広島への原爆投下から6日で80年です。愛媛県松山市の寺では、広島で被爆しこの地に移された地蔵の前で供養祭が営まれ、犠牲者の冥福と平和を祈りました。

鈴木瑠梨キャスター:
「松山市を見下ろす寺に、お地蔵さんがまつられています。このお地蔵さんは80年前、広島の原爆で被爆しました」

松山市御幸の小高い山に佇む「龍仙院」。この寺には80年前の8月6日に広島で被爆した地蔵7体がまつられています。この地蔵の前で午前8時から、副住職が読経し犠牲者の冥福を祈りました。

龍仙院・鳥越乗聖副住職:
「あの戦争で亡くなられた方々が命がけでこの国を守って、今の時代、私たちが生かされているということを大事に思いながら、ご供養をさせていただいています」

7体の地蔵は副住職の曾祖母にあたる西原ミサヲさんが原爆投下後、広島の焼け野原で発見。自宅の玄関先にまつっていたものの、56年前に娘の嫁ぎ先であった松山市の龍仙院に移されました。このうち一体は、原爆の衝撃でなくなった頭を新しく付け替え、顔が怒っているように見えたことから「おこり地蔵」と呼ばれています。
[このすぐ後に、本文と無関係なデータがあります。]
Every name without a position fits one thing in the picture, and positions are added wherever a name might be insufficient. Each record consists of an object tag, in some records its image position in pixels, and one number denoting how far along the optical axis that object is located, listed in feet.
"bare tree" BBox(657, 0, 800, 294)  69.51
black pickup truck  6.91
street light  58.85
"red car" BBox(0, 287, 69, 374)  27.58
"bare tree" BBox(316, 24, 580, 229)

寺では「おこり地蔵」をモチーフにした紙芝居の読み聞かせも行われ、子どもら約20人が耳を傾けました。

紙芝居の語り:
「それはまるで太陽が落ちてきたような、眩しく灼熱の中から吹いてくる強い熱気に何もかも吹き飛ばさたんじゃ」

龍仙院はかつて、毎年8月6日に子ども達や近所の人を集めて「おこり地蔵」の供養祭を営んでいたものの、人手不足などを理由に2008年からは寺の関係者のみで供養。しかし戦後80年の節目の今年、子どもたちに戦争の記憶を語り継ごうと、18年ぶりに開きました。

紙芝居の語り:
「どんな理由であっても戦争はしてはならない。おこり地蔵が優しく微笑まれるようになった時が、本当に平和という世界なのであろう」

平和へのメッセージ。どう受け取ったでしょうか?

13歳の子ども:
「忘れちゃいけないことだなって思いました。意外と戦争のこと知らなかったりするので、少しでも知れたらなと思ってきました」

14歳の子ども:
「罪のない人が死んでいくのがやっぱり悲しいなって思いました。戦争がない世界で、話し合いで解決できる世界になってほしい」

鳥越乗聖副住職:
「戦争がどういうものかそれを今後、自分たちが大きくなって子どもたちにどういう風に伝えられるかを感じながら、少しでも戦争や平和について考えていただけたらありがたい」

このあと子どもたちは千羽鶴を供え、地蔵に水をかけながら平和な世界を願いました。

あの日から80年。世界では戦争のような行為が相次いで発生。「おこり地蔵」は怒っているように前をじっとにらんでいます。